What has been fascinating to me over the last day or so is the kind of person who understands entirely why I've done this, and the kind of person who cannot understand at all. And the demographics don't break down the way you'd think. Non geeks understand, just as much as geeks do, though my geeky friends perhaps understand most of all as they're finding a similar collision of cultures.

There is a new world order out there. Being you is absolutely a good thing. An expected thing. It allows people to trust you, warm to you, understand what motivates and drives you. But there is a line, nevertheless, which must not be crossed and I have finally found it easier to draw the line myself, than expect others to do it for me.

The new world order isn't quite as simplistic and easy to comprehend as I was expecting it to be. I suspect there are some more challenges upcoming in the near future around what constitutes a friend, the connections which are made on social media which don't necessarily transfer into the real world, what happens when you get to know someone on social media, meet them face to face and have nothing to say......

I'll keep writing about them and sharing experiences, because I think it's important. No one is an expert in this, no matter what they might think, we all get caught out. Wrong account tweeted from, wrong thing said, a view harshly and clumsily expressed. Tweets can be deleted but words are still seen.

I'd like to think the world has space for a fluffy little geek, but ultimately, there is a professional expectation of a woman to be a certain way in the workplace, and so that way I will be.


  1. I'm not sure I agree, hon.

    I think perhaps if you're tweeting "professionally" then absolutely needs separating out. But for me, my output is my output, it's me. If people don't like it, they can stop following, it's their loss.

    Perhaps it's different when you've got thousands rather than dozens of followers; but first and foremost I write for me, people can follow or not as they see fit, I really don't care. Speaking purely personally.

  2. I have two Twitter accounts, but I only ever tweet from @socialtechno. Simply because what started as a 'work' account turned into my 'connecting with brilliant people who can help me enjoy improving the world' account, and sometimes that involves kittens and unicorns and what new music I'm listening to, dammit!

    I invite you to turn one of your thoughts around, (as indeed Cougar did) and see that people who follow you are your guests. My advice to n00bs on Twitter is always "read interesting people, and try to share interesting things". It's good to be defined by what holds your attention and arouses your emotions, and to allow others to do the same.

    Twitter is a river, and the best way to enjoy it is to let it flow by. I follow some brilliant people who occasionally get on hobby horses I don't enjoy, but I hardly ever feel it's so intense that I have to unfollow. Be yourself, and let the rest of us make our minds up.

  3. Hmmmm. The main problem is, friends unfollowed my 'professional' account because it bored them to tears. So the social bit of the media became consumed.

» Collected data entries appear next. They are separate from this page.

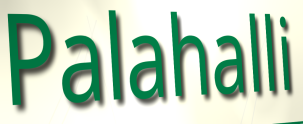
Palahalli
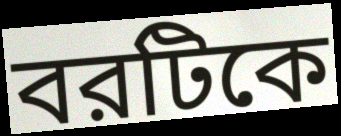
বরটিকে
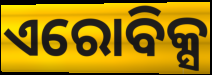
ଏରୋବିକ୍ସ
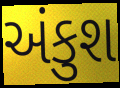
અંકુશ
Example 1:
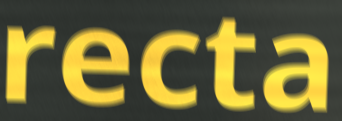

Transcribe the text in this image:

recta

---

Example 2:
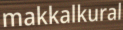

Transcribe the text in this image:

makkalkural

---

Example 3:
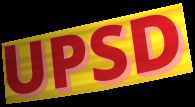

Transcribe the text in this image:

UPSD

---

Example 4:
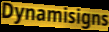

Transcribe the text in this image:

Dynamisigns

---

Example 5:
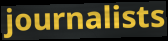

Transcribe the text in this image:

journalists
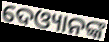
ଦେଓ୍ୟାନଙ୍କ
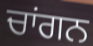
ਚਾਂਗਨ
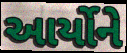
આર્યોને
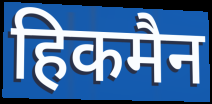
हिकमैन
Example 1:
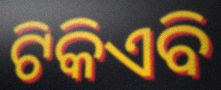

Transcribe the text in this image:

ଟିକିଏବି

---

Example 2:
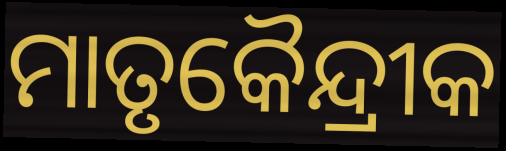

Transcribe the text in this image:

ମାତୃକୈନ୍ଦ୍ରୀକ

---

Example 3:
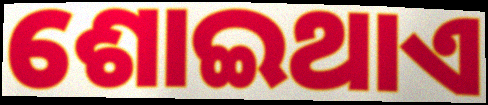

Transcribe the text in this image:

ଶୋଇଥାଏ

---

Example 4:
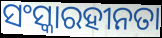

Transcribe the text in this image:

ସଂସ୍କାରହୀନତା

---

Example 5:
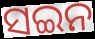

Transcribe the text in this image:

ସଇନ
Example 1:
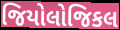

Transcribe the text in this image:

જિયોલોજિકલ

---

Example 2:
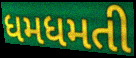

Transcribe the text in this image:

ધમધમતી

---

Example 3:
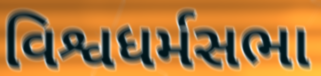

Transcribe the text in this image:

વિશ્વધર્મસભા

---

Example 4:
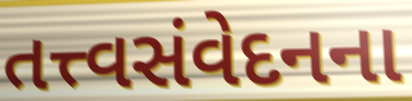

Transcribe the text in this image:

તત્ત્વસંવેદનના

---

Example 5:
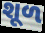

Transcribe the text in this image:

શૂળ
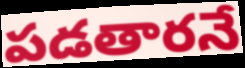
పడతారనే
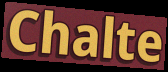
Chalte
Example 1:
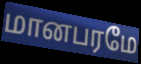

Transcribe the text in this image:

மானபரமே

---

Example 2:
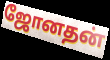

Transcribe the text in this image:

ஜோனதன்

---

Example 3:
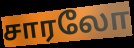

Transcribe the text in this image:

சாரலோ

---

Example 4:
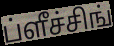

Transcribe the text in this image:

ப்ளீச்சிங்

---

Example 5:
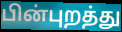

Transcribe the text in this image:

பின்புறத்து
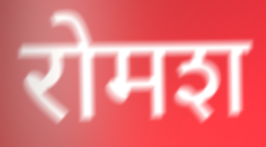
रोमश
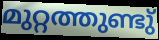
മുറ്റത്തുണ്ടു്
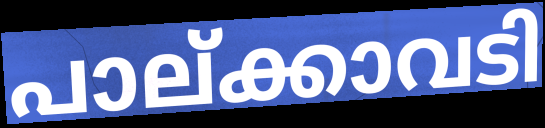
പാല്ക്കാവടി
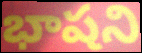
భాషని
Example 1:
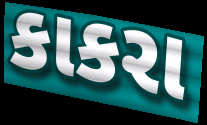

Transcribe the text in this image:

કાકરા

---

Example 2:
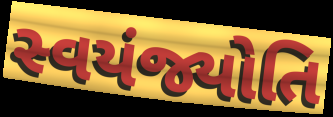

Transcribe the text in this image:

સ્વયંજ્યોતિ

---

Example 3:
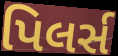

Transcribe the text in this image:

પિલર્સ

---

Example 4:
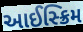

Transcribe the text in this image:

આઈસ્ક્રિમ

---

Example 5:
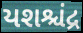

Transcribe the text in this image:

યશશ્ચંદ્ર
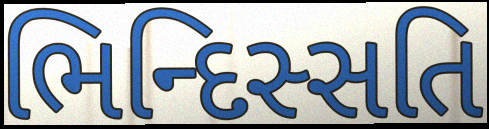
ભિન્દિસ્સતિ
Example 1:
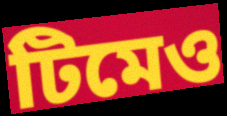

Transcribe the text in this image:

টিমেও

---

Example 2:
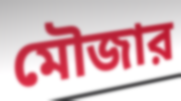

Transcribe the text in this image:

মৌজার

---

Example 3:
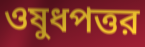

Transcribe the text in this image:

ওষুধপত্তর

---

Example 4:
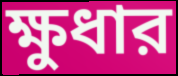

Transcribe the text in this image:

ক্ষুধার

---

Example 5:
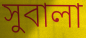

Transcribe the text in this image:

সুবালা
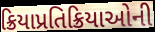
ક્રિયાપ્રતિક્રિયાઓની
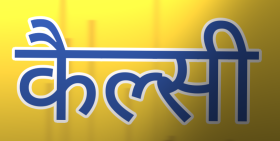
कैल्सी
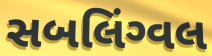
સબલિંગ્વલ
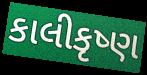
કાલીકૃષ્ણ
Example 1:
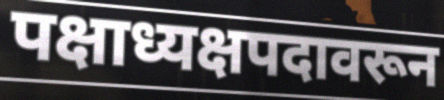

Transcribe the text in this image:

पक्षाध्यक्षपदावरून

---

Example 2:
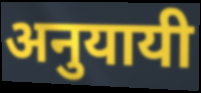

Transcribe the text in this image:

अनुयायी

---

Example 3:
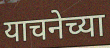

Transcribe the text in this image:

याचनेच्या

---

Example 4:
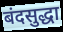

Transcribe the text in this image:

बंदसुद्धा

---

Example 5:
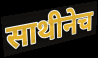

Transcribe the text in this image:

    I've just had a fascinating conversation with a girl who's been involved heavily in the student protests, I think. She raises the point that she is now piercingly aware that should a future employer Google her, she is in danger of being judged for her actions this year, and not for the way in which she will develop and grow as a person in the future.

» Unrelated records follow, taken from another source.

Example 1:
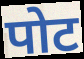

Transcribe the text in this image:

पोट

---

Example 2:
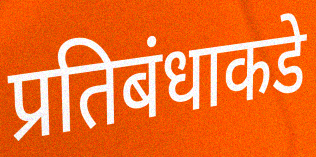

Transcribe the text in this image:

प्रतिबंधाकडे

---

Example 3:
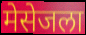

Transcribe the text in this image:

मेसेजला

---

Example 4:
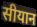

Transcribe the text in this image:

सीयान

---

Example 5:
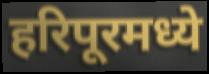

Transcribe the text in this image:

हरिपूरमध्ये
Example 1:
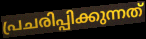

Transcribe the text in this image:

പ്രചരിപ്പിക്കുന്നത്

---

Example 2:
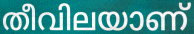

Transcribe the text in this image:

തീവിലയാണ്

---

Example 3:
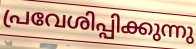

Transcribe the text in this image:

പ്രവേശിപ്പിക്കുന്നു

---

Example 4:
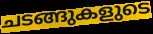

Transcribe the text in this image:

ചടങ്ങുകളുടെ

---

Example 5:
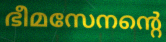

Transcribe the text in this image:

ഭീമസേനന്റെ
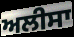
ਅਲੀਸਾ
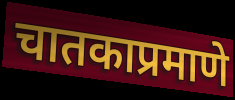
चातकाप्रमाणे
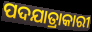
ପଦଯାତ୍ରାକାରୀ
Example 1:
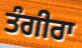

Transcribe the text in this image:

ਤੰਗੀਰਾ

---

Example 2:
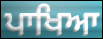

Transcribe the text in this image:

ਪਾਖਿਆ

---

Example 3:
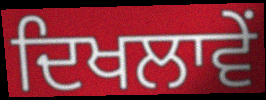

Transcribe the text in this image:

ਦਿਖਲਾਵੇਂ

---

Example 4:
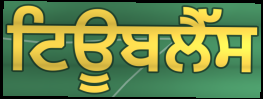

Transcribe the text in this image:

ਟਿਊਬਲੈੱਸ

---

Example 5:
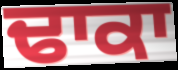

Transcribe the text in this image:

ਢਾਕਾ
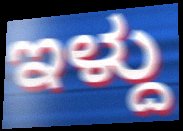
ಇಳ್ದು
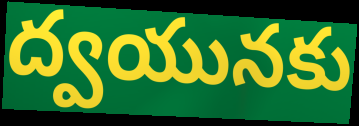
ద్వయునకు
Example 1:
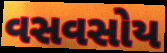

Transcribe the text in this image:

વસવસોય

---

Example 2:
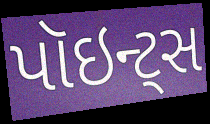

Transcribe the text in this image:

પૉઇન્ટ્સ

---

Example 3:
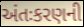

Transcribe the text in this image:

અંતઃકરણની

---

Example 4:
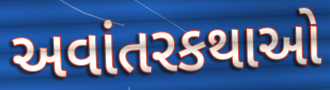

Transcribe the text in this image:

અવાંતરકથાઓ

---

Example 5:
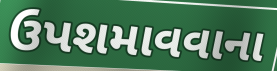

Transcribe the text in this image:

ઉપશમાવવાના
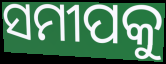
ସମୀପକୁ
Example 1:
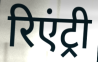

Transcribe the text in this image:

रिएंट्री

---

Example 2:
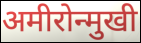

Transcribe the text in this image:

अमीरोन्मुखी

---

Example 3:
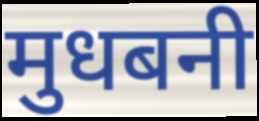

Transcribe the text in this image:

मुधबनी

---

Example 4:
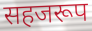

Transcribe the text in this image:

सहजरूप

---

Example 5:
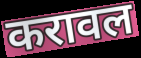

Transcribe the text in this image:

करावल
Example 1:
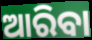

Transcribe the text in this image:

ଆରିବା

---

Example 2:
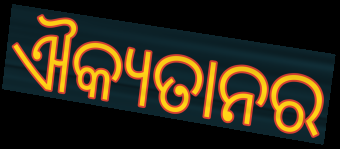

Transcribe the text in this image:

ଐକ୍ୟତାନର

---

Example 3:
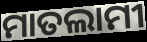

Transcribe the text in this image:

ମାତଲାମୀ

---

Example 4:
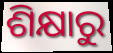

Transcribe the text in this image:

ଶିକ୍ଷାରୁ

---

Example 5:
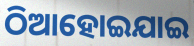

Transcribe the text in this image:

ଠିଆହୋଇଯାଇ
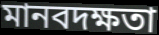
মানবদক্ষতা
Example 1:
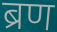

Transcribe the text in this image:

ब्रण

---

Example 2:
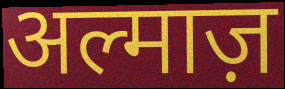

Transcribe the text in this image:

अल्माज़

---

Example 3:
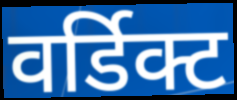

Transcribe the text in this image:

वर्डिक्ट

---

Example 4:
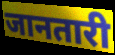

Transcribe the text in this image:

जानतारी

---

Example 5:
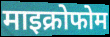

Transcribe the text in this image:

माइक्रोफोम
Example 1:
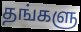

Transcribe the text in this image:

தங்களு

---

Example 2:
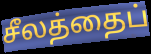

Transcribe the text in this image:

சீலத்தைப்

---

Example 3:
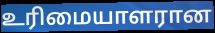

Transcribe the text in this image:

உரிமையாளரான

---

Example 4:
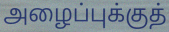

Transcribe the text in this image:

அழைப்புக்குத்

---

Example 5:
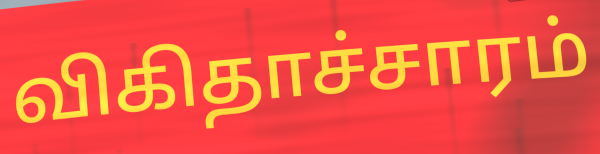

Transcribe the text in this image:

    My argument to this would be - employers are just going to have to get with the programme and judge on current not past. Which re-applied back to me means.....

  4. Do your two personas follow each other?

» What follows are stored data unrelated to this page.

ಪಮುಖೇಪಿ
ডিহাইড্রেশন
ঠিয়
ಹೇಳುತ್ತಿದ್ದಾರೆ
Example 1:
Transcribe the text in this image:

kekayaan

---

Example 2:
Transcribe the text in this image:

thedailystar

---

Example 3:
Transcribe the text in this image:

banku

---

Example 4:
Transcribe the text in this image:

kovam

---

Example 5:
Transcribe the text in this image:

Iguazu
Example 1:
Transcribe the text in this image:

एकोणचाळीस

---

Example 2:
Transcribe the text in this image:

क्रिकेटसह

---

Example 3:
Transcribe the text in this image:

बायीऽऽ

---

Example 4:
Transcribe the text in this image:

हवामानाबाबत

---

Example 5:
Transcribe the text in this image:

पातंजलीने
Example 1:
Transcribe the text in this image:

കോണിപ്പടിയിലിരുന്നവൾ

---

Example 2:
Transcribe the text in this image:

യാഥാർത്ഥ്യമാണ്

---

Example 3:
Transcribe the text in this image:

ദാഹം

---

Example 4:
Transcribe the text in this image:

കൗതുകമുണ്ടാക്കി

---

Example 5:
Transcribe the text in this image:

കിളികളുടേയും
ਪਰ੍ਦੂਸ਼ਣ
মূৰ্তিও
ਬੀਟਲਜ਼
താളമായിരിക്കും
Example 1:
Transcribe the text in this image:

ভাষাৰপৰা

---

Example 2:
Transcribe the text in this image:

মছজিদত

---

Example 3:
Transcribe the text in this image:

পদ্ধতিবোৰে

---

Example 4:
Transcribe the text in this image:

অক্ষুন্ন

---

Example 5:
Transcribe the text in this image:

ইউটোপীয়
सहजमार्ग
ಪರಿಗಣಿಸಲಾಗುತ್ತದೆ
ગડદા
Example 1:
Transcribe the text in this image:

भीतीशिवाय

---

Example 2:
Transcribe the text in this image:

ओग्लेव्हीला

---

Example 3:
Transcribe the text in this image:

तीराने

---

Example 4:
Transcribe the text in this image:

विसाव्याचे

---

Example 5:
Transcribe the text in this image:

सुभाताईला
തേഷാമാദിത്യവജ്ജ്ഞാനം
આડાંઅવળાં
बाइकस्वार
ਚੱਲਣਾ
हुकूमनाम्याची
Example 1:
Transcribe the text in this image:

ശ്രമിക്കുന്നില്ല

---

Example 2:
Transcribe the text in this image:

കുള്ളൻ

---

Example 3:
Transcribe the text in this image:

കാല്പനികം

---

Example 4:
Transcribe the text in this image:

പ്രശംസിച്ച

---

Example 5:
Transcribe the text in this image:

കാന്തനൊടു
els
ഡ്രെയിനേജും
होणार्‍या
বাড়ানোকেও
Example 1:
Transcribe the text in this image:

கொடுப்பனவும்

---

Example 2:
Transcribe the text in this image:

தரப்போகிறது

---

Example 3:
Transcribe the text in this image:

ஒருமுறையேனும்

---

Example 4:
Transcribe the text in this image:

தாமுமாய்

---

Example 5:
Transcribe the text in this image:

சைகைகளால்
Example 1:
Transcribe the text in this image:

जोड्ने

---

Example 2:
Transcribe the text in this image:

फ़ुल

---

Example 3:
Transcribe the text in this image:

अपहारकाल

  5. Dan> No, cos they're both me and I can keep track of what goes where. I'm using two different apps to access the accounts so there's no danger of misposting.
    It probably comes across as a complete ego trip, but it's helping me in other ways - there's a big difference in only following 250 ppl & managing to read every update from the people I am genuinely interested in and following 1500, some of whom I follow because am interested but don't necessarily want to see every update from.